• WHAT YOU NEED TO DO: Only lines that contain the string "filterUnits" should be returned from the material below.

++++ SOURCE MATERIAL

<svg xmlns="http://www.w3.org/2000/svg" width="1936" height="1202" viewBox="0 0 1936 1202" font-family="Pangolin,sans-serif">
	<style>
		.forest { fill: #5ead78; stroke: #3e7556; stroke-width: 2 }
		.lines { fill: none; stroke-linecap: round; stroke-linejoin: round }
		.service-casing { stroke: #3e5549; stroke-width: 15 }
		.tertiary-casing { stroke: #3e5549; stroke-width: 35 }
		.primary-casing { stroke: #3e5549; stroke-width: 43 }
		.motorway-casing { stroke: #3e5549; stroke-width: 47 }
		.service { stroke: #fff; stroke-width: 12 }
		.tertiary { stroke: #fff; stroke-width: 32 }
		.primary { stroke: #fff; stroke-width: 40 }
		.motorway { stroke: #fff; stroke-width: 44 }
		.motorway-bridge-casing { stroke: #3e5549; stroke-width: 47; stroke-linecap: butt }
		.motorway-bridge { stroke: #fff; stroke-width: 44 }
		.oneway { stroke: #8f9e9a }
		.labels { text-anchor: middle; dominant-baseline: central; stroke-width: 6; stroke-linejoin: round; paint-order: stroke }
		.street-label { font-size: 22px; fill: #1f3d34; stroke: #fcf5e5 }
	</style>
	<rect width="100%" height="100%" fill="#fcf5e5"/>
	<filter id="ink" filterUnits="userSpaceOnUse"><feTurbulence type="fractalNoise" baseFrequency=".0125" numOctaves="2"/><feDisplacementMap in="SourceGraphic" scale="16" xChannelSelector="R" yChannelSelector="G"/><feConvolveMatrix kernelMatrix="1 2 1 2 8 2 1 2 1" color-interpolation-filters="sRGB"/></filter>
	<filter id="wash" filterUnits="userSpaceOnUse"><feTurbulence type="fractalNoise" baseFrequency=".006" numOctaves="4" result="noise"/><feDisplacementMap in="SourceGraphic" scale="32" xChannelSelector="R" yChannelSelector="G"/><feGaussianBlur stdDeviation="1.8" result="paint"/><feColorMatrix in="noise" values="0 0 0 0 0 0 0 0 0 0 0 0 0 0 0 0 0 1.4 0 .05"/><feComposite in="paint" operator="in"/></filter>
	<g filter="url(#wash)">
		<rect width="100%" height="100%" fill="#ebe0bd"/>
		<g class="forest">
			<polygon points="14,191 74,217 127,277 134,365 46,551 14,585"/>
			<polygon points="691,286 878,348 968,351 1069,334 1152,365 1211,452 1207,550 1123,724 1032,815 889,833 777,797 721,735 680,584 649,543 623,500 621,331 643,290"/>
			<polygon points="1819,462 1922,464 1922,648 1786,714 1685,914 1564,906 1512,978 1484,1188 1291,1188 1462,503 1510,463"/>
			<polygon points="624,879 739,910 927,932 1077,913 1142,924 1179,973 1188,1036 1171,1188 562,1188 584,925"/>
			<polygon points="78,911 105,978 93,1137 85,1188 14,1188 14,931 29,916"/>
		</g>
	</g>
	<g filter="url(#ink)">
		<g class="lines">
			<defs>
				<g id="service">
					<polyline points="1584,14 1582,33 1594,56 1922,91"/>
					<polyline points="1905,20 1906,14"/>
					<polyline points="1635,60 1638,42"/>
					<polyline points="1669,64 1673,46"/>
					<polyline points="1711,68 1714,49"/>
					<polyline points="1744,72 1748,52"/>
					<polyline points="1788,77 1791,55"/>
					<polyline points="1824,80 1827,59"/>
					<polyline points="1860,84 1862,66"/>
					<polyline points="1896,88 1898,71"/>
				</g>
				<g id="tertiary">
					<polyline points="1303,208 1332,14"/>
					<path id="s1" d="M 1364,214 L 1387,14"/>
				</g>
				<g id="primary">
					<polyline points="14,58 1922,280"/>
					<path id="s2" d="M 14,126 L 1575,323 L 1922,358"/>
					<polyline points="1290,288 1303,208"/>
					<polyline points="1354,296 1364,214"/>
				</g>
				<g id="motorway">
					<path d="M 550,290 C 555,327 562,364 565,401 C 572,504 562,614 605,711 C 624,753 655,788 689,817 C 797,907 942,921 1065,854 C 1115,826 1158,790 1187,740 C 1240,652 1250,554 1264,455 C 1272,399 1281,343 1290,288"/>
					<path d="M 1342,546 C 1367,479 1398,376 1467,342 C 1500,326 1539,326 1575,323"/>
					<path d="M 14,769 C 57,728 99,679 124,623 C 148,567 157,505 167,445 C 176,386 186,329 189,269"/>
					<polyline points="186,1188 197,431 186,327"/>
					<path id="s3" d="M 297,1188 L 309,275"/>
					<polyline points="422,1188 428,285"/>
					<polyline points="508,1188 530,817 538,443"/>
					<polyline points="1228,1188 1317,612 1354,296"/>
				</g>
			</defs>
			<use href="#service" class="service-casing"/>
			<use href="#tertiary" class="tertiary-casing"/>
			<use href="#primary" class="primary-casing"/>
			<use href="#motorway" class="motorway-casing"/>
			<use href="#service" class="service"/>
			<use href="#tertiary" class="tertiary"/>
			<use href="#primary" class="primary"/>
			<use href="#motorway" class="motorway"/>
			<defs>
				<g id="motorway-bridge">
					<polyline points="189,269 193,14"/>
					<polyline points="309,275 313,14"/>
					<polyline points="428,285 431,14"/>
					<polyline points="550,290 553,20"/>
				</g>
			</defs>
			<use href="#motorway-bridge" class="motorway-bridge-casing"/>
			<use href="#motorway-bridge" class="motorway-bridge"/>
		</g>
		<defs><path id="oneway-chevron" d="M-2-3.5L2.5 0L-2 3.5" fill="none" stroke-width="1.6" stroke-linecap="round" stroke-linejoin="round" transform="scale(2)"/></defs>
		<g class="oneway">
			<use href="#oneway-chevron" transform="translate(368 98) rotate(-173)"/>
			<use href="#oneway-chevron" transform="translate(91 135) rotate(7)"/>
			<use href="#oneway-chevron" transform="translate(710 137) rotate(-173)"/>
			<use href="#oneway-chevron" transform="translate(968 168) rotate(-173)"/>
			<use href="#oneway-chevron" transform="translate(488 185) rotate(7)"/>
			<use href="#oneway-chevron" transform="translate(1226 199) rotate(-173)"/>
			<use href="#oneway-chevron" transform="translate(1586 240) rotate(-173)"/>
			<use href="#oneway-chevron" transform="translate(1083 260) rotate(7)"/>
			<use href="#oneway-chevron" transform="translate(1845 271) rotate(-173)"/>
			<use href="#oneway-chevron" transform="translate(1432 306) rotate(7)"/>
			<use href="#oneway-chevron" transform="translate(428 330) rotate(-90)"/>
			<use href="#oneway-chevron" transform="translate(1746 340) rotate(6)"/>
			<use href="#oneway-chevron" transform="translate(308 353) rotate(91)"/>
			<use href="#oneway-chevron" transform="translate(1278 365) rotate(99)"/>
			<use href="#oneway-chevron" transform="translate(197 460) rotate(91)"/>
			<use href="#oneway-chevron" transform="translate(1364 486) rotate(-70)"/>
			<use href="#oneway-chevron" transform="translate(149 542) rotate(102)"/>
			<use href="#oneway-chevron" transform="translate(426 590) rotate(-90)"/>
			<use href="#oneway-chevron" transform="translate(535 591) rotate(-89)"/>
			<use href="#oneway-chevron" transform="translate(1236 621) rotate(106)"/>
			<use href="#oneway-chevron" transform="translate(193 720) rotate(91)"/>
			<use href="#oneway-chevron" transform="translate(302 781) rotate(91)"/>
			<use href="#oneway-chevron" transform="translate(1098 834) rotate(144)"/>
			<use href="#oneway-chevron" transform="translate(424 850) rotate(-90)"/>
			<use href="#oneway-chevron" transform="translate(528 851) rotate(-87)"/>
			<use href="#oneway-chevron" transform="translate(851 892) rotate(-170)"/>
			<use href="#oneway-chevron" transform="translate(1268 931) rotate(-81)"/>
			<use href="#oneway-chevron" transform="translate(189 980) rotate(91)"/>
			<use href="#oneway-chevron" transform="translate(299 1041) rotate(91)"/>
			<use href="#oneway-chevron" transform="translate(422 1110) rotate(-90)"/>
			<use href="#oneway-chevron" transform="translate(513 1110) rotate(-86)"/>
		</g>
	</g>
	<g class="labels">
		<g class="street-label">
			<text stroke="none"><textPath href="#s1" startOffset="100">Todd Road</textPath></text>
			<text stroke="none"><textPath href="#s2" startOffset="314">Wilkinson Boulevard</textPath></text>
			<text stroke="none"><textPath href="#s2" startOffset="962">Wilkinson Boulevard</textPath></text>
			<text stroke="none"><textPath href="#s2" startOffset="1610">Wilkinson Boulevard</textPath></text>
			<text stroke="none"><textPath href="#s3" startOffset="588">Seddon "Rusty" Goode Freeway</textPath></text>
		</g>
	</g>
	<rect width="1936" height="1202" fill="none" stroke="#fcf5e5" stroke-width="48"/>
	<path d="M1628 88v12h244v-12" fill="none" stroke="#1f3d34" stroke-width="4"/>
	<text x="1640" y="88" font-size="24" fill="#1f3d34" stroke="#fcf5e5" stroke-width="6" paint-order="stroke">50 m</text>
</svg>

++++++++

• YOUR RESPONSE:
	<filter id="ink" filterUnits="userSpaceOnUse"><feTurbulence type="fractalNoise" baseFrequency=".0125" numOctaves="2"/><feDisplacementMap in="SourceGraphic" scale="16" xChannelSelector="R" yChannelSelector="G"/><feConvolveMatrix kernelMatrix="1 2 1 2 8 2 1 2 1" color-interpolation-filters="sRGB"/></filter>
	<filter id="wash" filterUnits="userSpaceOnUse"><feTurbulence type="fractalNoise" baseFrequency=".006" numOctaves="4" result="noise"/><feDisplacementMap in="SourceGraphic" scale="32" xChannelSelector="R" yChannelSelector="G"/><feGaussianBlur stdDeviation="1.8" result="paint"/><feColorMatrix in="noise" values="0 0 0 0 0 0 0 0 0 0 0 0 0 0 0 0 0 1.4 0 .05"/><feComposite in="paint" operator="in"/></filter>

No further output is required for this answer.